L'affrontement n'est plus comme chez Faurisson situé entre deux « interprétations » historiques, mais bien dans le combat immédiat et futur contre les sionistes (lire les Juifs), responsables de tous les maux de la planète.

Ainsi, à travers son discours « antisioniste » et son militantisme au sein du parti politique qui s'y consacre, Dieudonné se réfère régulièrement à l'archive du vieil antisémitisme français des années 30 ainsi qu'à l'imaginaire qui s'y rattache.

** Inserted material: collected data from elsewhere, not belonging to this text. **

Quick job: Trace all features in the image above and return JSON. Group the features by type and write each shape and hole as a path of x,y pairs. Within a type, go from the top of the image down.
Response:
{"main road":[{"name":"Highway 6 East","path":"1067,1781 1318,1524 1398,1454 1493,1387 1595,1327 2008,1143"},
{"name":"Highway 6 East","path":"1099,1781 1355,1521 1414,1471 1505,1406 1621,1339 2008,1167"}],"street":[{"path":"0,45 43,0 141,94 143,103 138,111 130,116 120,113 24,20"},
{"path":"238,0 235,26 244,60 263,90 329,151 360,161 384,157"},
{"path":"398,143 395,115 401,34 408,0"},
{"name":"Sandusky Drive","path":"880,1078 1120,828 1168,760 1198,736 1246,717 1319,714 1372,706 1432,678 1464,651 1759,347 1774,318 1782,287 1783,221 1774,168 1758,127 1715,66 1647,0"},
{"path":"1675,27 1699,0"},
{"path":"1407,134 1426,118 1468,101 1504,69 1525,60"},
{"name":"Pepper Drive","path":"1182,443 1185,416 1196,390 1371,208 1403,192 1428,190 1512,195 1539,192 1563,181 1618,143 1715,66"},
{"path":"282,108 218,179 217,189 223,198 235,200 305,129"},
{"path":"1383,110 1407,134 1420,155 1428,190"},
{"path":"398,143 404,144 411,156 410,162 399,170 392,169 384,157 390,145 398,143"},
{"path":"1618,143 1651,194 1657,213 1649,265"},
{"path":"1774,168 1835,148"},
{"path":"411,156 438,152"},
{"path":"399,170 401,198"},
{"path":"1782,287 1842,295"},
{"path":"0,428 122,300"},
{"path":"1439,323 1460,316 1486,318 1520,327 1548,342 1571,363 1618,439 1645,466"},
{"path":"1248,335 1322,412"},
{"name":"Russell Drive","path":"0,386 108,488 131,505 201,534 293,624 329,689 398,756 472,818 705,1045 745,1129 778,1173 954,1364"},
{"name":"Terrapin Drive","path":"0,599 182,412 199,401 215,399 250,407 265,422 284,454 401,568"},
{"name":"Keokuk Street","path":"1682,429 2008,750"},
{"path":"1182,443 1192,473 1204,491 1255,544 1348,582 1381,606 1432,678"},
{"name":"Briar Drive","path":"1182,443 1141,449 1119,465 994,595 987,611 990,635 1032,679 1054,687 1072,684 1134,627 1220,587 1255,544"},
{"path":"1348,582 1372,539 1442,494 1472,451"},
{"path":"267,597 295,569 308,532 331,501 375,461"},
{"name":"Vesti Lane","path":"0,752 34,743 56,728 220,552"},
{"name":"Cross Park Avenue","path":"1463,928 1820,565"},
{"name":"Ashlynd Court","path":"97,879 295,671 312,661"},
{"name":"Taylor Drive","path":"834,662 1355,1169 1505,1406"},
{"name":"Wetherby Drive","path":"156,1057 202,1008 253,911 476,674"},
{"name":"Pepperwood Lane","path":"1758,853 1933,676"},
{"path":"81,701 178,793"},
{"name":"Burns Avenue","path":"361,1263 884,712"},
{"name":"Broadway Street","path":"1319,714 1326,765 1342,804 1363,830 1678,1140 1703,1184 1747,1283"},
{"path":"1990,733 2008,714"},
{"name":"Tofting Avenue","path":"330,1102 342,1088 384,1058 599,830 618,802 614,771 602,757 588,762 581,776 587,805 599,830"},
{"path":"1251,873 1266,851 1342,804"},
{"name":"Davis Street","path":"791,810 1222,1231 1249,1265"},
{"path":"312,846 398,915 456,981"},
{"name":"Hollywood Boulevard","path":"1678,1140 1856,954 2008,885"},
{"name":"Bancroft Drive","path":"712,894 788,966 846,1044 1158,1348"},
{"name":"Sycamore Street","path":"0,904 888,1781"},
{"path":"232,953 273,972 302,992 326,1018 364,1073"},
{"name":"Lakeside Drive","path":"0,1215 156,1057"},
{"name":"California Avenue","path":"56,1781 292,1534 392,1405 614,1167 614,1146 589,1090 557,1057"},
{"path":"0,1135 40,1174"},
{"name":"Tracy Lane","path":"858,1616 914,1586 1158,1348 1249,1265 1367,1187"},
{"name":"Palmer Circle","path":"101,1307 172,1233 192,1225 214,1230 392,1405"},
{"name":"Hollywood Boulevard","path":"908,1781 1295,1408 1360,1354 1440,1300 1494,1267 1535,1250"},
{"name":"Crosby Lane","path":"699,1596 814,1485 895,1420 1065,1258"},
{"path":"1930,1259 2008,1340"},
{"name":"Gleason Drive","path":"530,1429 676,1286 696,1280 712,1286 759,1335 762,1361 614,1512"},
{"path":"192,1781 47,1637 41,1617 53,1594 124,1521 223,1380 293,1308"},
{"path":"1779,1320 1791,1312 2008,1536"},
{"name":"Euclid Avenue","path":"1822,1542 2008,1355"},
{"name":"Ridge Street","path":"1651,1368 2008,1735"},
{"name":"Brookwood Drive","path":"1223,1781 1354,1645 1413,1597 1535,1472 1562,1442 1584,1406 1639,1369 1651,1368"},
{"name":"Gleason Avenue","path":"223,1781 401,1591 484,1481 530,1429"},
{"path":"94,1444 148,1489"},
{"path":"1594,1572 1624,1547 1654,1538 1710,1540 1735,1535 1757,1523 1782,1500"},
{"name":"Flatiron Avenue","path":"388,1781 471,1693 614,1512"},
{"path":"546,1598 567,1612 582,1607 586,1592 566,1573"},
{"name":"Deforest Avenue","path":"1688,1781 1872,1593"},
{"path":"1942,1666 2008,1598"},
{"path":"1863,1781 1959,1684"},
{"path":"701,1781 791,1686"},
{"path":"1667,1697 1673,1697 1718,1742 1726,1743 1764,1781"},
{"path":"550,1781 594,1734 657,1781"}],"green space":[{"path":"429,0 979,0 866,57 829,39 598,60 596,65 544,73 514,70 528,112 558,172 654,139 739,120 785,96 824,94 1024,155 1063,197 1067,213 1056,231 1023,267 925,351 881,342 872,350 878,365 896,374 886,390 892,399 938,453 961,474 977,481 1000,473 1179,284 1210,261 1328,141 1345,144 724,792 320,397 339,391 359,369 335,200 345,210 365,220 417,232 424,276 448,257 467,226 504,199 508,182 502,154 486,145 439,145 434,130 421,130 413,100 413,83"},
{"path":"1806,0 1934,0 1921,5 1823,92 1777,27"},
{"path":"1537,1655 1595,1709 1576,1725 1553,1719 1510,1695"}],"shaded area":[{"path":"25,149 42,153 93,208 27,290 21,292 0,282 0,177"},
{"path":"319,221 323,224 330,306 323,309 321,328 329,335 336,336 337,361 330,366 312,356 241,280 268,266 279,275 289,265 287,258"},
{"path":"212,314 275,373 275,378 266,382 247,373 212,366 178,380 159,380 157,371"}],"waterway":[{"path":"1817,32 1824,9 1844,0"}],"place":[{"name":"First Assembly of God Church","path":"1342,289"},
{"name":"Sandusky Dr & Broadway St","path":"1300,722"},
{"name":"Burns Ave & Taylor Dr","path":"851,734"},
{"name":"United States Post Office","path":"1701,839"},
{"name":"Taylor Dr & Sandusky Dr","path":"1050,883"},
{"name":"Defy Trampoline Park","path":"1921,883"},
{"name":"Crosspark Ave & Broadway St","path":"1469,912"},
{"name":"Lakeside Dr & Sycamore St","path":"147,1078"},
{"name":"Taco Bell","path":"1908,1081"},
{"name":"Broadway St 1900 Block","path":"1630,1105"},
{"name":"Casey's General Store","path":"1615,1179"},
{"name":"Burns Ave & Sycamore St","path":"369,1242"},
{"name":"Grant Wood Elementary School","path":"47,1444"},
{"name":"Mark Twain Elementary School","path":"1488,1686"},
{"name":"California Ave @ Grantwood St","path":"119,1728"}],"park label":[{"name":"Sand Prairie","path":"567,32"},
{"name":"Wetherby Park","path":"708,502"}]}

Que Dieudonné tente de se refaire une virginité aujourd'hui en déclarant au représentant de La Presse que « tous les racismes sont condamnables » ne saurait camoufler les mèches qu'il tente d'allumer sur toutes les tribunes depuis 2005.

Si tous les racismes sont effectivement condamnables, pour Dieudonné et un nombre hélas important de ses admirateurs, il en demeure un qui l'est beaucoup moins que les autres... Bien au contraire.

1) La place de l'autre dans un discours de falsification de l'histoire, Authier-Revuz et Romeu, Revue Mots, 1984

2) Mémoire en défense contre ceux qui m'accusent de falsifier l'histoire, Éditions La Vieille Taupe, 1980 (Une librairie d'extrême gauche dont le nom fait référence à une célèbre citation de Marx.)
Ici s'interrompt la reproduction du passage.